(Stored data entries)
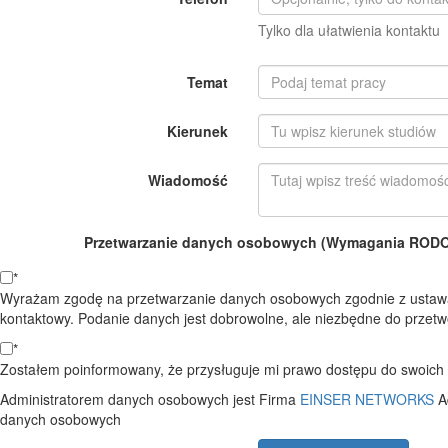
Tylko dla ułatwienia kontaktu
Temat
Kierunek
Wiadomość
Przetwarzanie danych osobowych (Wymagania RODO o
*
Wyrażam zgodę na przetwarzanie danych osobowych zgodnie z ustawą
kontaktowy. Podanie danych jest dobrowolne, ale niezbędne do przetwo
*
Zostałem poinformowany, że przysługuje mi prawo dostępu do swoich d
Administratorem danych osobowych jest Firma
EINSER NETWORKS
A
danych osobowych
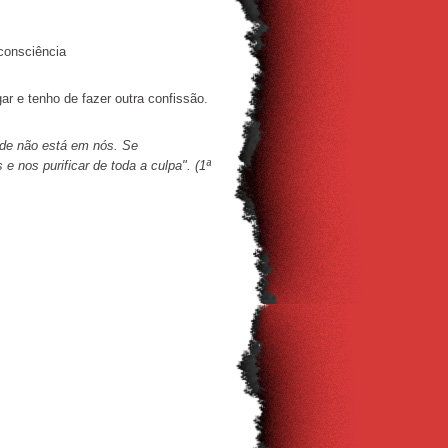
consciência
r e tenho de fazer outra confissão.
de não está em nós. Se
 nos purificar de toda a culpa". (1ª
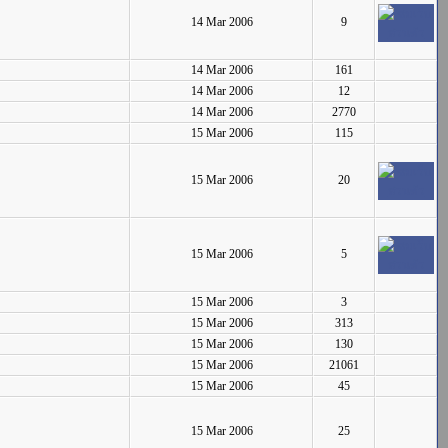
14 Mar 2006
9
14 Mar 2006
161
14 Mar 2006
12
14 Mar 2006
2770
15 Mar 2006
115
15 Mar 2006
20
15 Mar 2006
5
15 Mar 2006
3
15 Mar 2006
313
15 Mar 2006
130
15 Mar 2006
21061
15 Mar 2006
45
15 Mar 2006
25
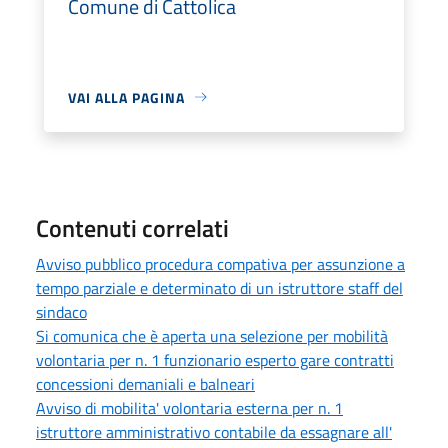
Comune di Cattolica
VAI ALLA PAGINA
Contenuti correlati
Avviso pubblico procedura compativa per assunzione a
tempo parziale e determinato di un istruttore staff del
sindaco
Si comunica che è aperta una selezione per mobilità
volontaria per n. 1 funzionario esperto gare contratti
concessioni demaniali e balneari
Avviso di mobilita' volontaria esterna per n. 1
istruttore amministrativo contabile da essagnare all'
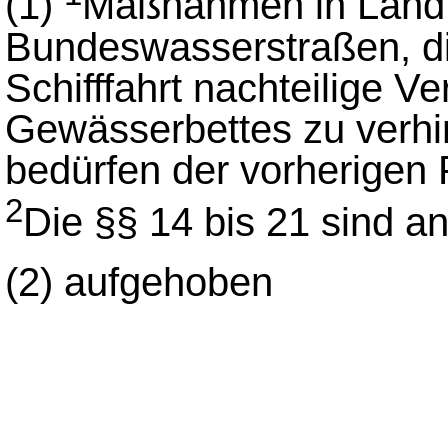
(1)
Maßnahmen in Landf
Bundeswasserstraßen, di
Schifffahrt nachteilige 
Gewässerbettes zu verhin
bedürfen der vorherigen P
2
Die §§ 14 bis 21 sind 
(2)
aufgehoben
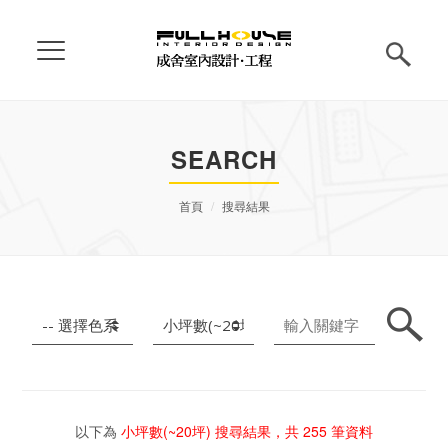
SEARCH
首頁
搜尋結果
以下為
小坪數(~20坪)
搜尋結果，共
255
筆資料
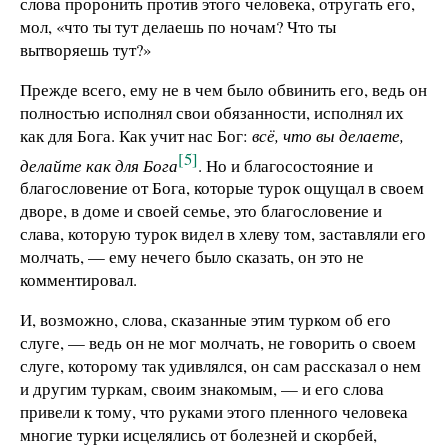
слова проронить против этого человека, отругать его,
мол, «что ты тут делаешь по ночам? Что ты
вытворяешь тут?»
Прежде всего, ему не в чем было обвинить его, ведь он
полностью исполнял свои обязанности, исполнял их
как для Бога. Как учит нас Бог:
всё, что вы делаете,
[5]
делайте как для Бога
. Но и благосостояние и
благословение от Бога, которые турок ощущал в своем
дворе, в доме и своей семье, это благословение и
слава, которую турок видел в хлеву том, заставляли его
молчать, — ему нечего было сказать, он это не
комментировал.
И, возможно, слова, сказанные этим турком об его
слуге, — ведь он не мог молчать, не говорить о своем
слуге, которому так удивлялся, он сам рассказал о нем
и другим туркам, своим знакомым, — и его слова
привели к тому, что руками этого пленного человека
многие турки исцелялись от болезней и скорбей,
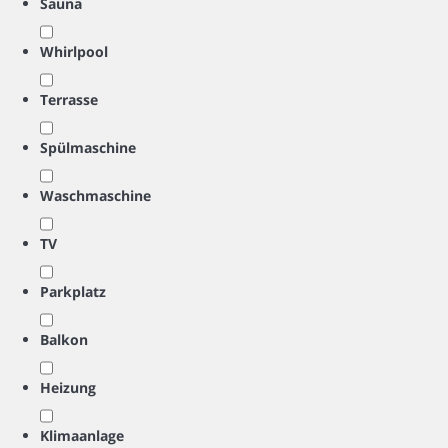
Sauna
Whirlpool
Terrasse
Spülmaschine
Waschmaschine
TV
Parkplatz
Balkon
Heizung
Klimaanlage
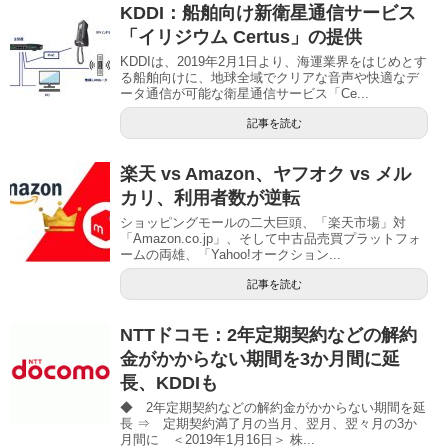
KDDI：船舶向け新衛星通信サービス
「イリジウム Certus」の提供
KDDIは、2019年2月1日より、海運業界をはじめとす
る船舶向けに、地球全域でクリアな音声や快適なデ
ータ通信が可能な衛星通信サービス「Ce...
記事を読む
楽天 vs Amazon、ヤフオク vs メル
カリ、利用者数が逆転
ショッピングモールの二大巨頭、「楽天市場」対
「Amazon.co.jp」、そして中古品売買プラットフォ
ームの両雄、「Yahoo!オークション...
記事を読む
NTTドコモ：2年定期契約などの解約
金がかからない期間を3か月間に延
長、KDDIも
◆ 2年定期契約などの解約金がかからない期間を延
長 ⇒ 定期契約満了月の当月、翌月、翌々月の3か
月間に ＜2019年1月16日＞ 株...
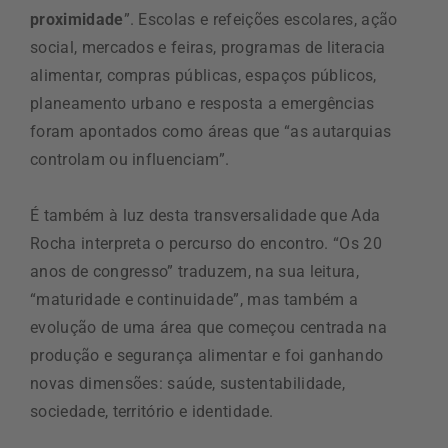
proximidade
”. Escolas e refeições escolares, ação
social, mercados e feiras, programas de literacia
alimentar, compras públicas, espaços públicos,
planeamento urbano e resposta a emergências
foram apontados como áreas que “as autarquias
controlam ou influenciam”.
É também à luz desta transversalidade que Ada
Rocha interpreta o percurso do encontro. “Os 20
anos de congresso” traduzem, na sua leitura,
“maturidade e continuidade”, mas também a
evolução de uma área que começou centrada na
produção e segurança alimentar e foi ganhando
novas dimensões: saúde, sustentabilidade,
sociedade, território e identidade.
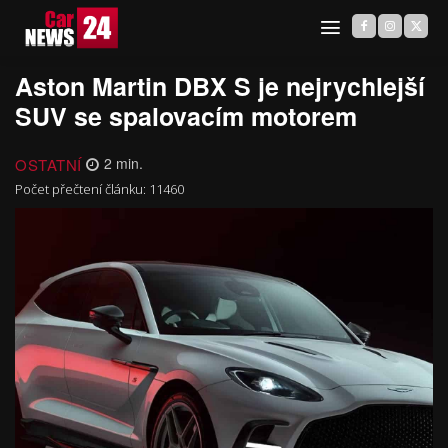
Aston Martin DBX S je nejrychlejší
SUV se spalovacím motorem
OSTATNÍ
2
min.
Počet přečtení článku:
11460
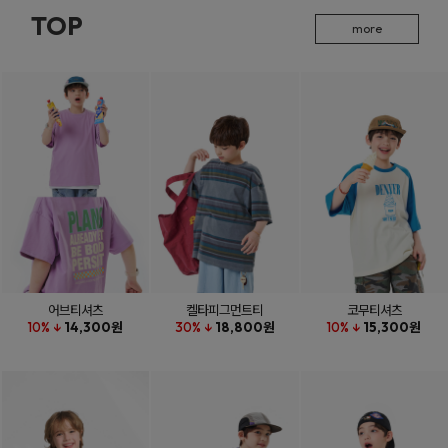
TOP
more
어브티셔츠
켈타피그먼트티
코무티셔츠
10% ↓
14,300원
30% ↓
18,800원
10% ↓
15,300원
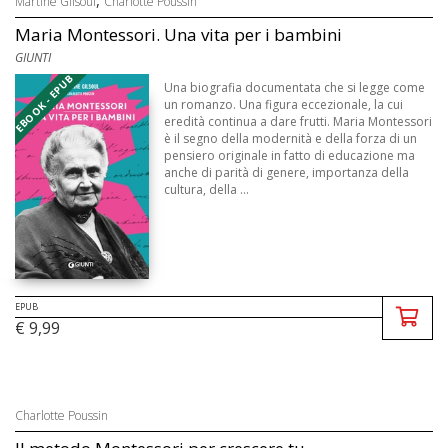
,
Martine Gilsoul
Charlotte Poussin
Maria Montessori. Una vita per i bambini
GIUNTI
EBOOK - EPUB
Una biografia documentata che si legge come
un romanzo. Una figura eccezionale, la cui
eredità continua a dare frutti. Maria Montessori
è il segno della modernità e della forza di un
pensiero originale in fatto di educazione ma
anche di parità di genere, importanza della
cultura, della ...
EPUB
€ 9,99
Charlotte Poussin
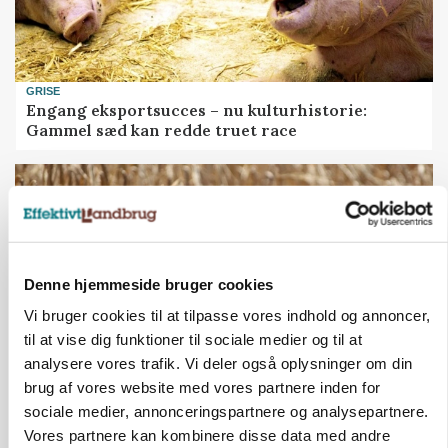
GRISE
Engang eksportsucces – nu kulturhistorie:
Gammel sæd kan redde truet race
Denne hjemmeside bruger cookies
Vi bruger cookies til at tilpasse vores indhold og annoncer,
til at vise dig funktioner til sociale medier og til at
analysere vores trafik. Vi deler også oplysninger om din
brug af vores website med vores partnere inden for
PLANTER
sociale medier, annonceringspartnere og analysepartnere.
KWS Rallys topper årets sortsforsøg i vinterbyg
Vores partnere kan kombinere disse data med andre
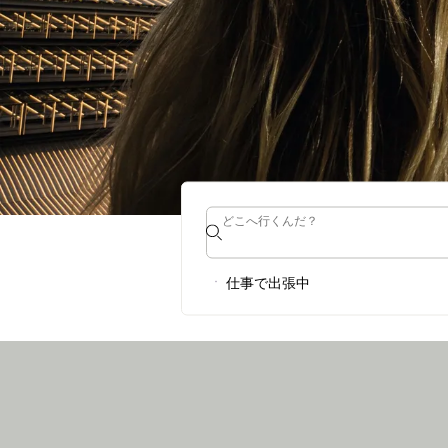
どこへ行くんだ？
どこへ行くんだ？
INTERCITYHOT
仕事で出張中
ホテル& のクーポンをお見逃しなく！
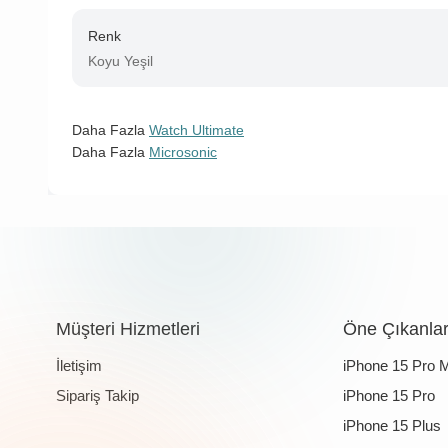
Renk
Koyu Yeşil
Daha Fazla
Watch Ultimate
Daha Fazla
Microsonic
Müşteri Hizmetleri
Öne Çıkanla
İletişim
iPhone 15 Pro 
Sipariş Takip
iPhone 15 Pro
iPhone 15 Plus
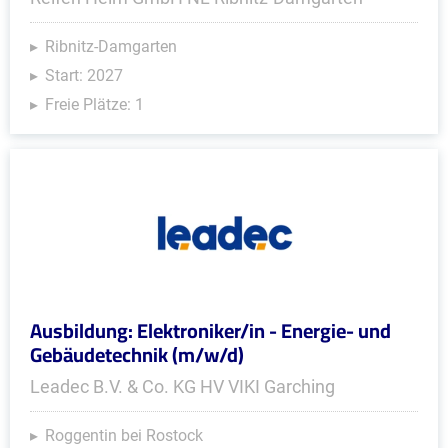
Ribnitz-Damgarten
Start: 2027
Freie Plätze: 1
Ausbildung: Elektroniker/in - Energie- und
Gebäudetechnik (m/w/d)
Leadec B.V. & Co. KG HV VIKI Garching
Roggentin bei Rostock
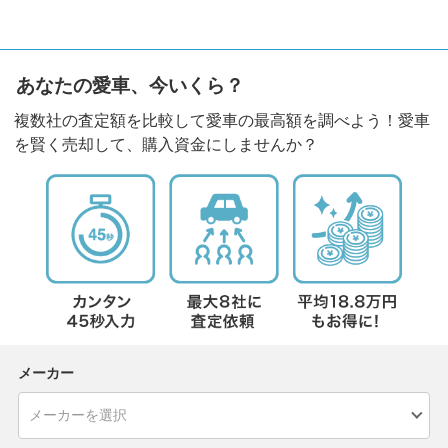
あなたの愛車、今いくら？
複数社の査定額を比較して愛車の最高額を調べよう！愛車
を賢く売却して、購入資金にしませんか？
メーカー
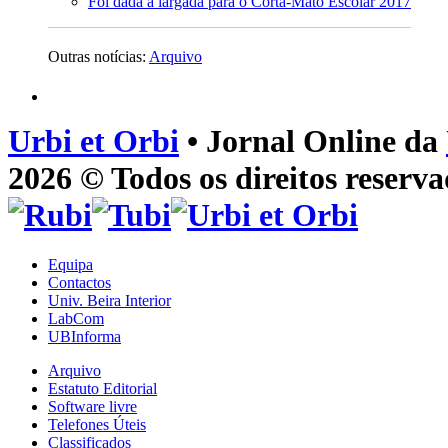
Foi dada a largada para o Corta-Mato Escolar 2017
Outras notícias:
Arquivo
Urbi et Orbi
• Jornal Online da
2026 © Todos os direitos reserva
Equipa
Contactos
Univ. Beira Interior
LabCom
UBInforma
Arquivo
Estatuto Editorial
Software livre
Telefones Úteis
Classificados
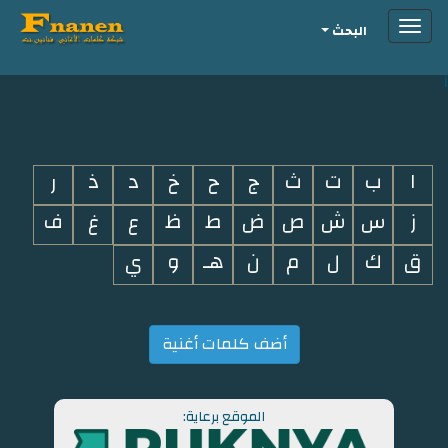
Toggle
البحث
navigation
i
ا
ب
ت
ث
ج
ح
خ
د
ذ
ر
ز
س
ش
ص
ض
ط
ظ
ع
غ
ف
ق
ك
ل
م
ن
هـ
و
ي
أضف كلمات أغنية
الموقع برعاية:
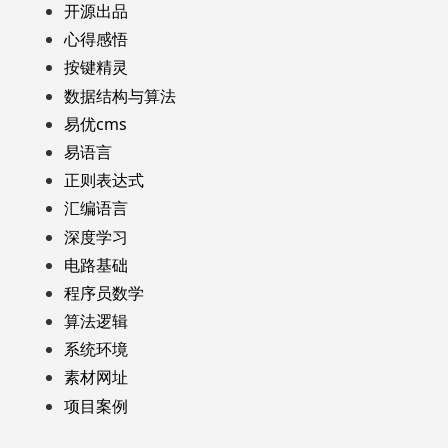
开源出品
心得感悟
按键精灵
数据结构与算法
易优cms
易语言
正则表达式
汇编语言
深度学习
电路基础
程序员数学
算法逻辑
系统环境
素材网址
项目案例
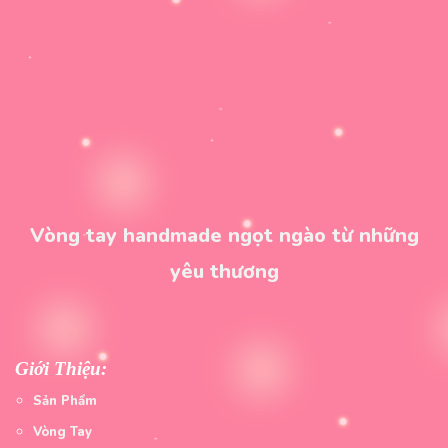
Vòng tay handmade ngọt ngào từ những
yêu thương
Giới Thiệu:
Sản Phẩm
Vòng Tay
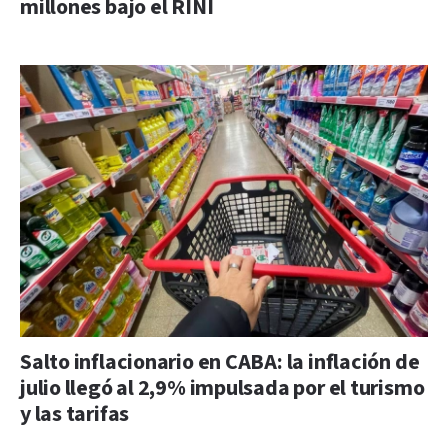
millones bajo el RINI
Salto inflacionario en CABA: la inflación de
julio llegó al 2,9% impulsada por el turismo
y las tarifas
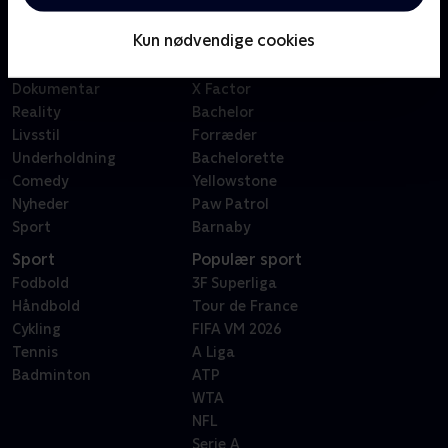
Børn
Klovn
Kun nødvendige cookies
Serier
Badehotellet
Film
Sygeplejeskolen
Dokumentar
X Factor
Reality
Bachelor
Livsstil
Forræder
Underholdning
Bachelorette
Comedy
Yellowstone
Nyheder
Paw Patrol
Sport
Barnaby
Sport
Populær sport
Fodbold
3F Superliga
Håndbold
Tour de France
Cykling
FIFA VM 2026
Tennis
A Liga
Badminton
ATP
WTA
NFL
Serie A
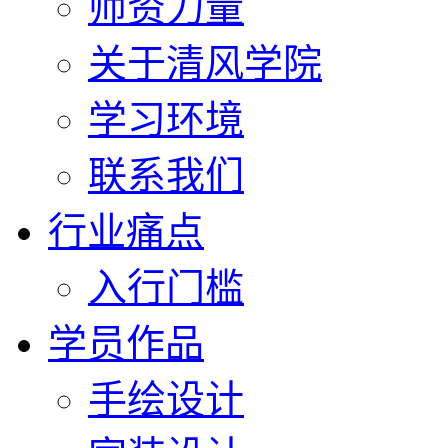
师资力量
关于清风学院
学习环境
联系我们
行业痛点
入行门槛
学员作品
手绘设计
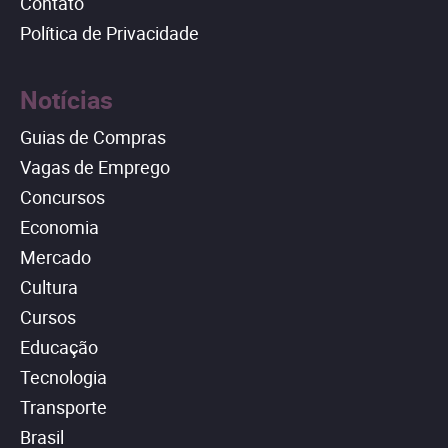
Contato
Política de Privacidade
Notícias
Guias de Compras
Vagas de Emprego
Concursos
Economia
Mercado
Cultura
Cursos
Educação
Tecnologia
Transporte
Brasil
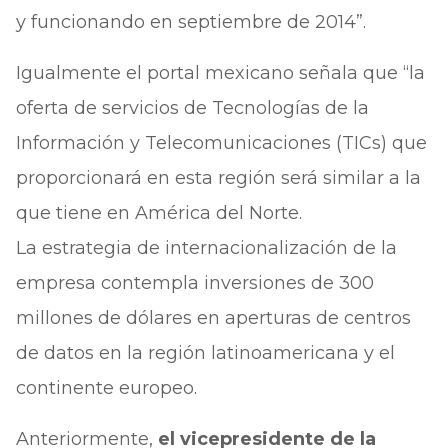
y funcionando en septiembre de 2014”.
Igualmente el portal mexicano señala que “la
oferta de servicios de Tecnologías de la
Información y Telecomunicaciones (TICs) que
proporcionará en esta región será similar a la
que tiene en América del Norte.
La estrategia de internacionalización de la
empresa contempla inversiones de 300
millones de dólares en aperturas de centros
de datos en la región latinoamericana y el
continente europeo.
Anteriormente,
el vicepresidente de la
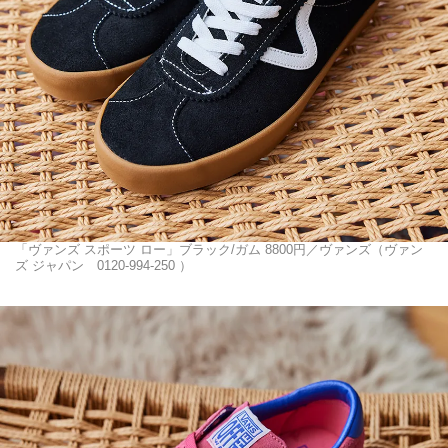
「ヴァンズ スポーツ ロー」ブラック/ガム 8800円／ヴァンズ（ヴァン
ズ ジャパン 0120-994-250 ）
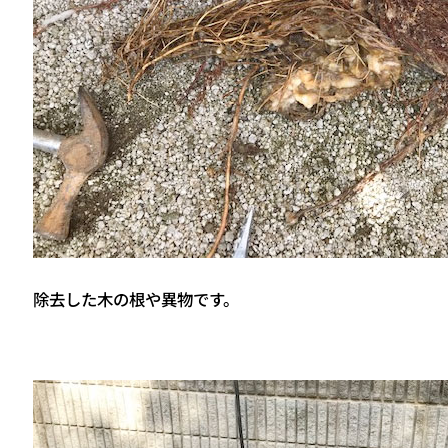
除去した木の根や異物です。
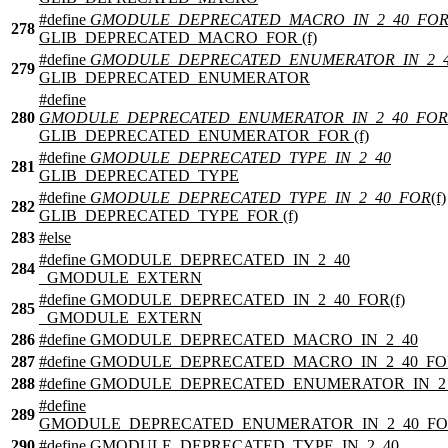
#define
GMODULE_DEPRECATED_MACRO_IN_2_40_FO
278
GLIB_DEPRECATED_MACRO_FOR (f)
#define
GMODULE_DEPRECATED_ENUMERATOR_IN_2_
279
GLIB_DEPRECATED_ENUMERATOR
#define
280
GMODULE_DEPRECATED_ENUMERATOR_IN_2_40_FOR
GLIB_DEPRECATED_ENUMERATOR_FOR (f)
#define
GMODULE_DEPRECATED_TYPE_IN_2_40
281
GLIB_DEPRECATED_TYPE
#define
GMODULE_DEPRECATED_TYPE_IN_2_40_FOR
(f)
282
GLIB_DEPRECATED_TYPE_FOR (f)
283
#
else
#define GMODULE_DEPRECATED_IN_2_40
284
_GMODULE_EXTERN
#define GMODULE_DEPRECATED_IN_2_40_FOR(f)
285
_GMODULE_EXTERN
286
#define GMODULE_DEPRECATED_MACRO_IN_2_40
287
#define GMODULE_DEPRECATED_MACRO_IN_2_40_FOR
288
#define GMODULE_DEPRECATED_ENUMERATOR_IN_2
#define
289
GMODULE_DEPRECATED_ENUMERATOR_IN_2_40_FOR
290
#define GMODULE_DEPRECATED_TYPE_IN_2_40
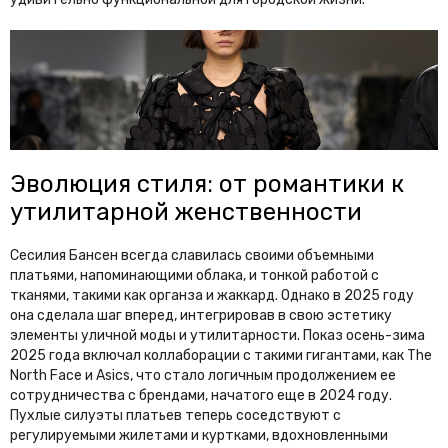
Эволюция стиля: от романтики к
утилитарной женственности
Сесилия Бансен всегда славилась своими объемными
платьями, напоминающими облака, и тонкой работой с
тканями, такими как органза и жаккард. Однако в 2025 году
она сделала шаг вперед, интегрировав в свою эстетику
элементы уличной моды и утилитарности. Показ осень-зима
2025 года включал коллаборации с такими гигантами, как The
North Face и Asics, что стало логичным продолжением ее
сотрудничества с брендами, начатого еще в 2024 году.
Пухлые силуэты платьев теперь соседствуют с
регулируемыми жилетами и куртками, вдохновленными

- What to work on
Leave out any pictures and return exactly the lines from the beginning of the data through the line with "de não está em nós. Se", inclusive.

- Answer to the problem
Tylko dla ułatwienia kontaktu
Temat
Kierunek
Wiadomość
Przetwarzanie danych osobowych (Wymagania RODO o
*
Wyrażam zgodę na przetwarzanie danych osobowych zgodnie z ustawą
kontaktowy. Podanie danych jest dobrowolne, ale niezbędne do przetwo
*
Zostałem poinformowany, że przysługuje mi prawo dostępu do swoich d
Administratorem danych osobowych jest Firma
EINSER NETWORKS
A
danych osobowych
consciência
r e tenho de fazer outra confissão.
de não está em nós. Se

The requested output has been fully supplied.